The earlier mentioned opam mirror contained a HTTP client (using HTTP/AF and H2, supporting both HTTP1 and HTTP2 and also IPv4 and IPv6) to download archives - and we had similar code in other projects. That's why we decided to create the http-mirage-client opam package to reuse that code.

DNS resolver with filtering advertisement

This package is already picked up and used by Mirage Hole, a DNS stub resolver that filters advertisement domains (based on a domain lists downloaded via HTTP using the above HTTP client), which was developed from scratch in Mirleft. Read further in Tarides blog.

Albatross meets NixOS

Albatross is an orchestration system for MirageOS unikernels using solo5 (spt or hvt). Apart from console output, statistics, and resource policies, it supports remote management using TLS. Now albatross supports NixOS and there is a tutorial how to set it up. Read further in Tarides blog.

Memory leaks

We chased some memory leaks on this website, using Grafana and mirage-monitoring.
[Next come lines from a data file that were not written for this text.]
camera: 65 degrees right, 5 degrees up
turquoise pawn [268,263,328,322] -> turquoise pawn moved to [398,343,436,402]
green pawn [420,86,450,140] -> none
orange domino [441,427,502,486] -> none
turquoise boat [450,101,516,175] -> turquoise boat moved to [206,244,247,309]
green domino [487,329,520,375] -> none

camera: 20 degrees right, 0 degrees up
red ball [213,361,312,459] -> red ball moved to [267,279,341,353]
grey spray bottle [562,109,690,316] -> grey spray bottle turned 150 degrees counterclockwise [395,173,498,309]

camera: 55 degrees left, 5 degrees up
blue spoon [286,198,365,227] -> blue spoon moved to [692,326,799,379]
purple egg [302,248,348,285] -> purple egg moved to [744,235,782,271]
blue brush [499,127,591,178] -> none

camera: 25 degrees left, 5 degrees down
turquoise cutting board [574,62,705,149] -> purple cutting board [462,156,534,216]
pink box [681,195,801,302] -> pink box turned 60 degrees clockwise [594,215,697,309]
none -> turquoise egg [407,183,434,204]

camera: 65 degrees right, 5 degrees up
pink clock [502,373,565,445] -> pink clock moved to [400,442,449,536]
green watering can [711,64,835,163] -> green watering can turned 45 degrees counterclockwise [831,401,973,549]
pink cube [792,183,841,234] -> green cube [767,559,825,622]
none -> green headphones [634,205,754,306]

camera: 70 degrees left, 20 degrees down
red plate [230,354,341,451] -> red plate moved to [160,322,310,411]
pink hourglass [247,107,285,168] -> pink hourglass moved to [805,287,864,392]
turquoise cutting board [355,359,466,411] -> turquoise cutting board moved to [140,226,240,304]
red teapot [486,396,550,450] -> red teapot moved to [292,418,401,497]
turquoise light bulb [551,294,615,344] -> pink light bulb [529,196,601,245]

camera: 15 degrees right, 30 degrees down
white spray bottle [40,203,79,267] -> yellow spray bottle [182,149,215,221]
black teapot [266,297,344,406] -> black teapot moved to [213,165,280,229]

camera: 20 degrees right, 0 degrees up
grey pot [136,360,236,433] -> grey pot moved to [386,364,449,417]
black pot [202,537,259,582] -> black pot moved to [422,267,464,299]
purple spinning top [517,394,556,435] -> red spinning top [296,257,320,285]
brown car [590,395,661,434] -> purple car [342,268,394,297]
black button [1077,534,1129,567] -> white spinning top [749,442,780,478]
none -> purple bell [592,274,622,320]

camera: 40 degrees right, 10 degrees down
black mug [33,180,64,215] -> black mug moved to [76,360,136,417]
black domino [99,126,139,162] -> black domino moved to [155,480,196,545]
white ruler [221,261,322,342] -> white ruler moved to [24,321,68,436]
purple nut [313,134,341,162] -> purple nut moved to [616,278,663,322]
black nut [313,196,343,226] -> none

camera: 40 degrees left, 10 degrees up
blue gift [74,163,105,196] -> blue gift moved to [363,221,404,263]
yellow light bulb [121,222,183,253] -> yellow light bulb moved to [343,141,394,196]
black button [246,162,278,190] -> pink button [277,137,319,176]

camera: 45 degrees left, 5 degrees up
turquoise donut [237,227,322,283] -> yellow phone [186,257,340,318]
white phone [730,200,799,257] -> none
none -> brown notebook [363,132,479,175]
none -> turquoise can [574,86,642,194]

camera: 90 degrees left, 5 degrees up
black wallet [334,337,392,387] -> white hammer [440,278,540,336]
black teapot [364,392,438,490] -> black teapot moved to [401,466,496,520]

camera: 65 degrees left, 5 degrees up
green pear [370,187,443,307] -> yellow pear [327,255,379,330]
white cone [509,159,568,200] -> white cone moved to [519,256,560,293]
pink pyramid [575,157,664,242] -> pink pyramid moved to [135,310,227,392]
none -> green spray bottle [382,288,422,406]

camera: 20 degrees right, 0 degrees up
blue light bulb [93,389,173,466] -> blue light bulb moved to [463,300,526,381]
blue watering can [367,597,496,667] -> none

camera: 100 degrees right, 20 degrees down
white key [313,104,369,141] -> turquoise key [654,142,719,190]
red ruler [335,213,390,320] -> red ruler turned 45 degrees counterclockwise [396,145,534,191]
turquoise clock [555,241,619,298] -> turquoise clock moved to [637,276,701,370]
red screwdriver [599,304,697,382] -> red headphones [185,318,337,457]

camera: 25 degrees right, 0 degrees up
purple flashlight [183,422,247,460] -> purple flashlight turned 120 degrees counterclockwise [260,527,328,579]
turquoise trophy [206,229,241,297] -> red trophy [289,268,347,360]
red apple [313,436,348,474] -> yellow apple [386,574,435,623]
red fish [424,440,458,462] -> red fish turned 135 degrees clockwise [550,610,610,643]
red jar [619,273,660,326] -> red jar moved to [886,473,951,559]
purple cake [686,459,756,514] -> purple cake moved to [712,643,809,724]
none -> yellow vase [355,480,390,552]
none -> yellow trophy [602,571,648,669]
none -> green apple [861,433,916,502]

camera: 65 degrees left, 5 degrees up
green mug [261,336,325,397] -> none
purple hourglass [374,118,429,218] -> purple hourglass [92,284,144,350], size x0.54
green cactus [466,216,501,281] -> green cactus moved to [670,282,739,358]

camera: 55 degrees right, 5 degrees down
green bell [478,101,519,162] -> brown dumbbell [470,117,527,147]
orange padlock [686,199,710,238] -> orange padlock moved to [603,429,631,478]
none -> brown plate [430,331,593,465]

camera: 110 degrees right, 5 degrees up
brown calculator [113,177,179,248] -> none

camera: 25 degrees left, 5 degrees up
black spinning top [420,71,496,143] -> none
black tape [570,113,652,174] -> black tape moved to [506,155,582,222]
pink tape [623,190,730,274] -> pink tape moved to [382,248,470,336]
This lead to a PR in paf. We are still investigating another memory issue. Read further details in Tarides blog.

Opam cache

Apart from the opam mirror, sometimes only the caching part is very useful, especially since the git interaction is quite expensive for the network and CPU. We developed a cache-only version in a branch.

Fixing the DNS resolver in the mirage tool

The default DNS resolver in MirageOS is uncensoreddns, which discontinued plaintext DNS requests and replies, and instead supports DNS-over-TLS. We fixed our code to delay parsing of nameservers and update the mirage tool. Now, with the release 4.3.1, name resolution with conduit's resolver works fine again.

Caqti and pgx

We conducted some work on integrating the pure OCaml PostgreSQL client pgx with caqti.


Quite some discussion was for how to use exceptions in lwt, leading to a proposed PR not to capture out of memory and stack overflow exceptions, and export reraise. Read further in Raphaël's blog.

Tarides Map

A map showing the geographic distribution of Tarides collaborators was developed as a unikernel, see the code. Read further in Tarides blog article.

Slack bot

The coffee chat bot earlier worked as an executable on Unix, now it can be executed as a MirageOS unikernel. Read further in Tarides blog article.